§ **What is needed**: Keep only those lines of the records that include the string "Rendered".
==============================
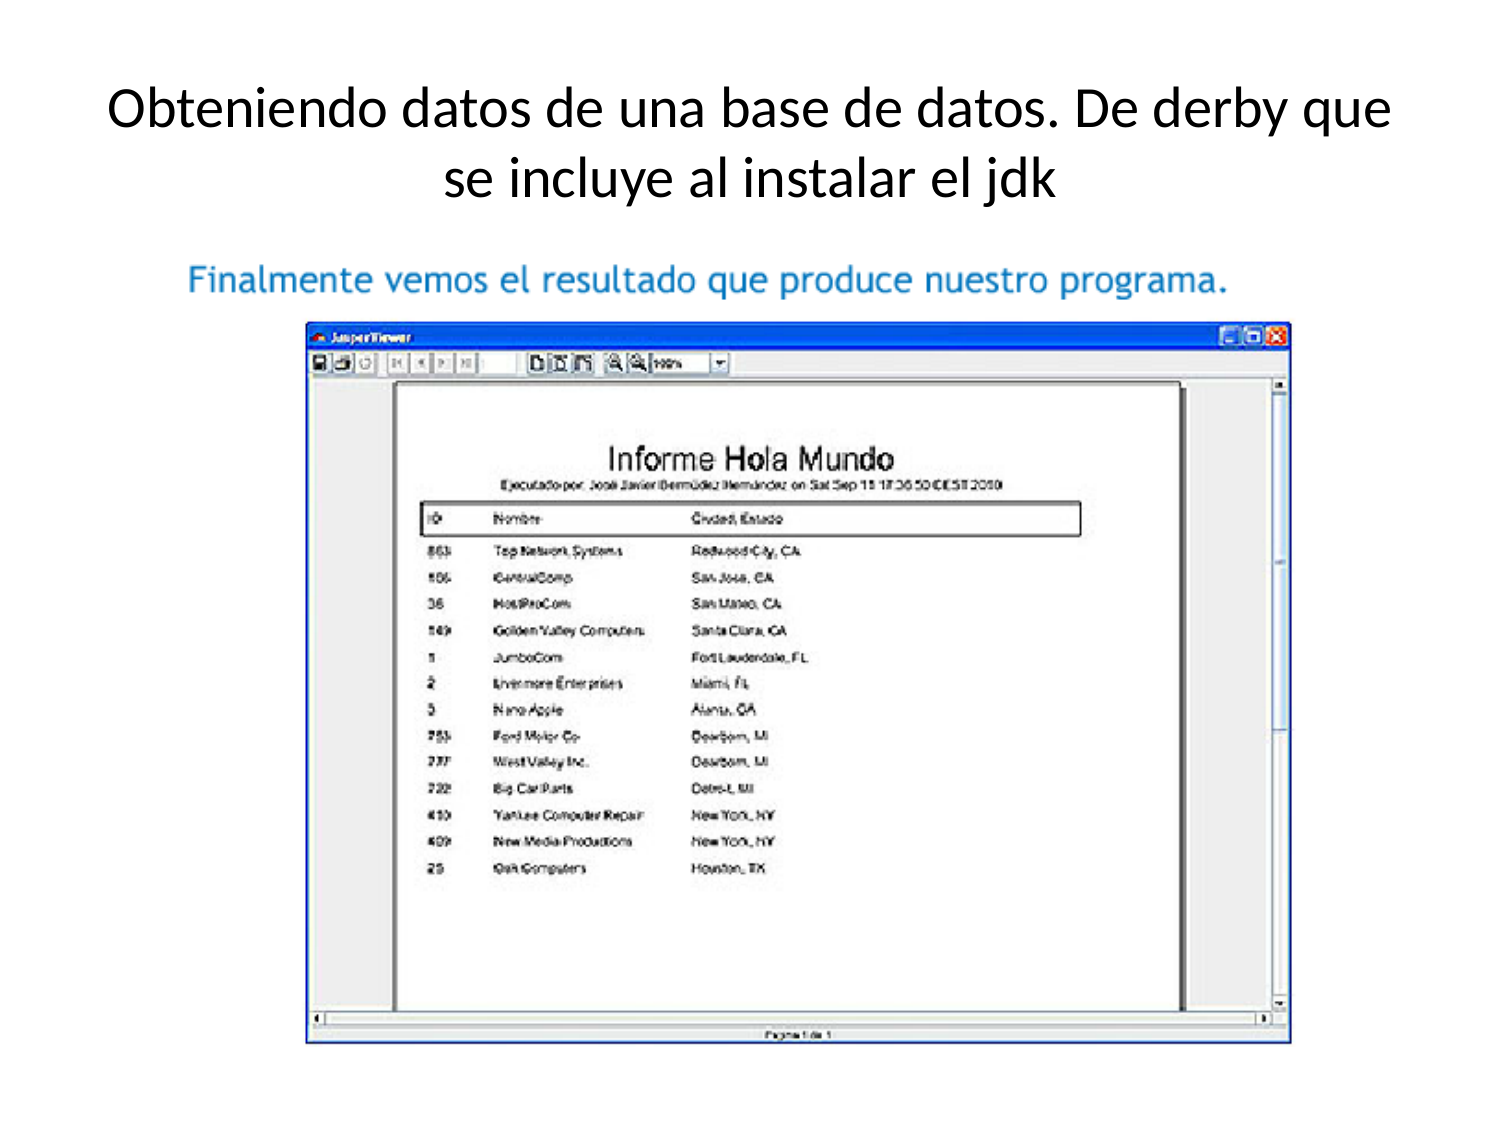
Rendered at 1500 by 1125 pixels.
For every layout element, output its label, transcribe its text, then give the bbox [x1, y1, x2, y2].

text_box Obteniendo datos de una base de datos. De derby que se incluye al instalar el jdk [74, 45, 1425, 233]
picture [170, 255, 1306, 1047]
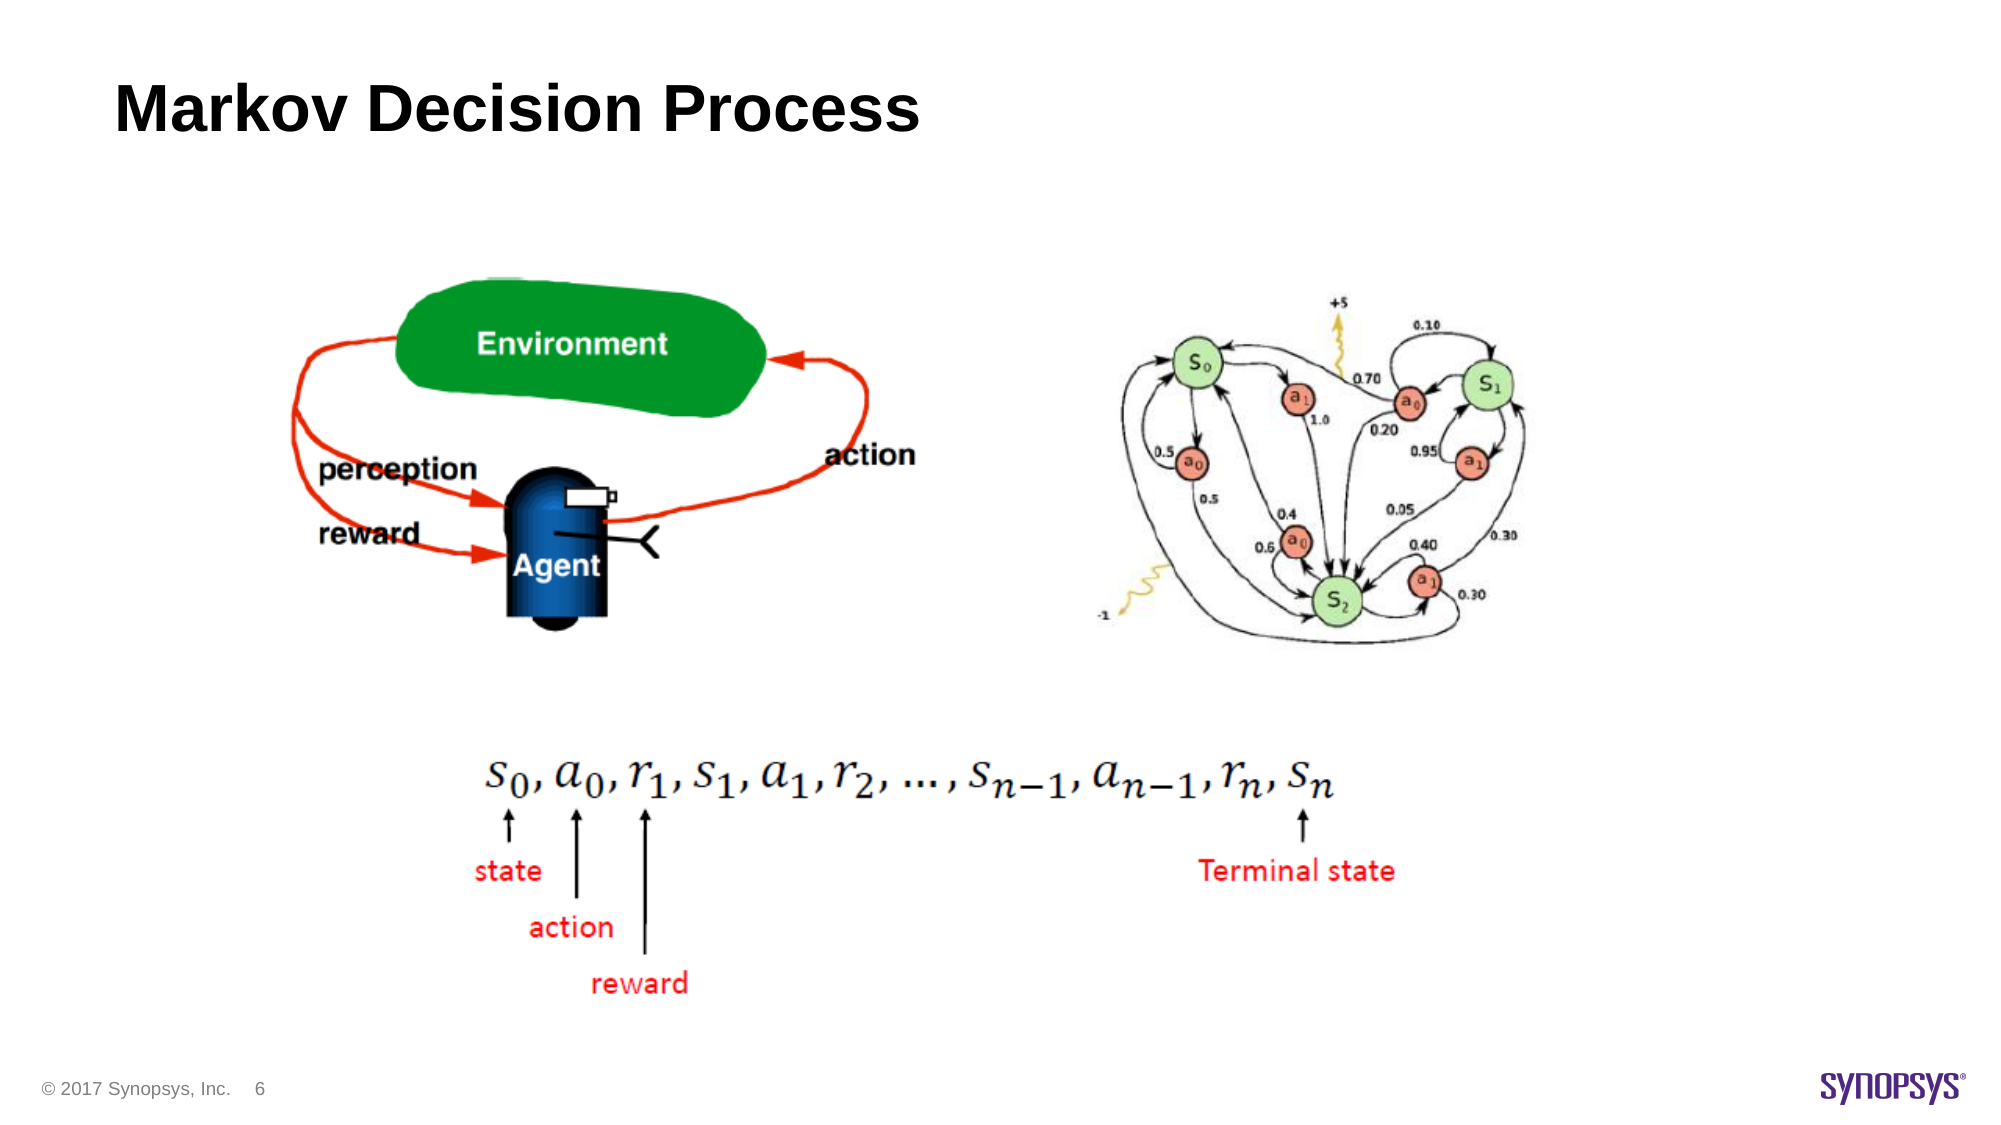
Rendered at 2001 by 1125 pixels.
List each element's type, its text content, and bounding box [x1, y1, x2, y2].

picture [1821, 1073, 1966, 1109]
title Markov Decision Process [99, 11, 2000, 199]
picture [175, 221, 1629, 1033]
==============================
§ **Solution to this task**:
Rendered at 1500 by 1125 pixels.
Rendered at 2001 by 1125 pixels.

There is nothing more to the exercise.